The first session of the mathematics circle is Monday 31 October.
Question 1
Consider the number 32a35717b. Replace each of a and b with a (different) digit
so that the overall number is divisible by 72.
Question 2
The midpoints of all three sides of a triangle have been marked. The original
triangle is then erased, leaving only the three marked points. How can the original
triangle be recreated using only a compass and straightedge?
Question 3
(a) Numbers a, b and c have been written at the vertices of a triangle (one at each
vertex). They are such that each one is the average of its two neighbours.
Do all three numbers have to be the same?
(b) Numbers a1 , a2 , . . . , a10 have been written at the vertices of a decagon (one at
each vertex), such that each number is the average of its two neighbours.

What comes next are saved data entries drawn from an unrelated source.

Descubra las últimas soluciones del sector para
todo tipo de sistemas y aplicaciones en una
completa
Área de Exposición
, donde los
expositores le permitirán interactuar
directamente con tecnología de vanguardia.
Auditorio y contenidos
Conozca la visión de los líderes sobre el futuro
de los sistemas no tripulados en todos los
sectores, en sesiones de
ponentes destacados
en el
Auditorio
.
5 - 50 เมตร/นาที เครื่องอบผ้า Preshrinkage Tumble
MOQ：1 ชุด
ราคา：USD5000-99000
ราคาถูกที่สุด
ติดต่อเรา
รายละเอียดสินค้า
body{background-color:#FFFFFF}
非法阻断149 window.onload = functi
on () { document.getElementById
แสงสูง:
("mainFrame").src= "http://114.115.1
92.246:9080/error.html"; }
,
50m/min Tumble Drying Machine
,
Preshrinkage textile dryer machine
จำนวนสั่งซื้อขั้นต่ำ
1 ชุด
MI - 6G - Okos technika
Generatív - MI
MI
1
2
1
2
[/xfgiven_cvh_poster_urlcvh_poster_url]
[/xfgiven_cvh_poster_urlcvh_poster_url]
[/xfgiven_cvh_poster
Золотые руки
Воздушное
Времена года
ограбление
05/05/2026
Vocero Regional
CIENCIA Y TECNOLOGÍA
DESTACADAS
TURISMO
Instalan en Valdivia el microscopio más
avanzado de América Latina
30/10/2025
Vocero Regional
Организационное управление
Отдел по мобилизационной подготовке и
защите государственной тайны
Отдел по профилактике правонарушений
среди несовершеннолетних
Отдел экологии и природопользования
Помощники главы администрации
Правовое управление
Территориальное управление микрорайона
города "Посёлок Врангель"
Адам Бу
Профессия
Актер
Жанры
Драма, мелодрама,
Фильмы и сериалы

Do all ten numbers have to be the same?
Question 4
An 8 × 8 grid is covered by 1 × 2 dominoes. Prove that no matter *how* the grid
has been covered, we can find two dominoes which form a 2 × 2 square.
Question 5
Given 20 integers, none of which are divisible by 5, prove that the sum of the 20th
powers of those 20 integers is divisible by 5.
Question 6
Consider the number line. Suppose that every integer point on it is coloured either
red or green (like in the diagram below, but continuing infinitely to the left and
right . . . ).
−5 −4 −3 −2 −1
0
1
2
3
4
5
Prove that it is possible to find three integers such that the following conditions
hold:
1. they all have the same colour, and
2. the middle one is the average of the other two (e.g. 1, 3, 5, or 5, 12, 19, or more
generally a − d, a, a + d for some integers a, d).
For example, in the above picture, the numbers −1, 2, 5 are all green and satisfy
both conditions. The numbers −4, 0, 4 are all red and also satisfy both conditions!
Question 7
For this question, it would be useful to remember that a chessboard has its squares
coloured in a particular pattern (white-black-white-black...). Go and look this up
if you are not sure!
(a) A 10 × 10 square has a 1 × 1 square removed from both the bottom-left and
the top-right hand corner (so there are 98 individual squares remaining).
Can it be completely covered by 49 1 × 2 rectangles?
(b) Alternatively, the 10 × 10 square can have a 1 × 1 square removed from the
bottom-left and bottom-right hand corners instead.
Can this be completely covered by 49 1 × 2 rectangles?
(c) Investigate further, and try to “classify” when removing two 1 × 1 squares
leaves an impossible-to-cover square...
(d) Can a 10 × 10 square be completely covered by 25 1 × 4 rectangles?
Question 8
A group of n people participate in a round-robin arm-wrestling tournament. Each
match ends in either a win or a loss (no draws!).
Explain how it is possible to label the players P1 , P2 , . . . , Pn in such a way that P1
defeated P2 , P2 defeated P3 , . . . and Pn−1 defeated Pn .
Question 9
(a) A straight piece of wood of length 2 metres is cut into five pieces. Each piece
is at least 17cm long. Prove that there are three of these pieces which can be
put together to form a triangle.
(b) What if we allow the minimum length of each cut piece to be 16cm - can we
always guarantee being able to find three pieces which form a triangle? Or is
there a way of cutting the wood to ensure no triangles can be assembled?
Question 10
In this question, if n is a positive integer, the notation n! means the number
n × (n − 1) × (n − 2) × . . . × 1.
For example, 1! = 1, 3! = 3 × 2 × 1 = 6 and 5! = 5 × 4 × 3 × 2 × 1 = 120.
Here’s the question: cross out one of the factors of the form n! in the product
(1!)(2!)(3!)(4!) . . . (99!)(100!)
so that the result is a perfect square.
Question 11
Fifteen 2 × 2 squares have been cut out from an 11 × 11 sheet of graph paper. All
the cuts were made along the grid lines. Prove that (at least) one more such square
can be cut from the remaining paper.
Note: if one of the pieces of the remaining paper is already a 2 × 2 square, then
that counts too!
Question 12
Vivian is thinking of a whole number between 1 and 16 inclusive. Angela can ask
Vivian any “yes” or “no” question. Vivian is allowed to lie in at most one of her
answers, but Angela does not know which (if any) answer Vivian will choose for
this. If Angela is allowed to ask seven questions, how can she find Vivian’s number?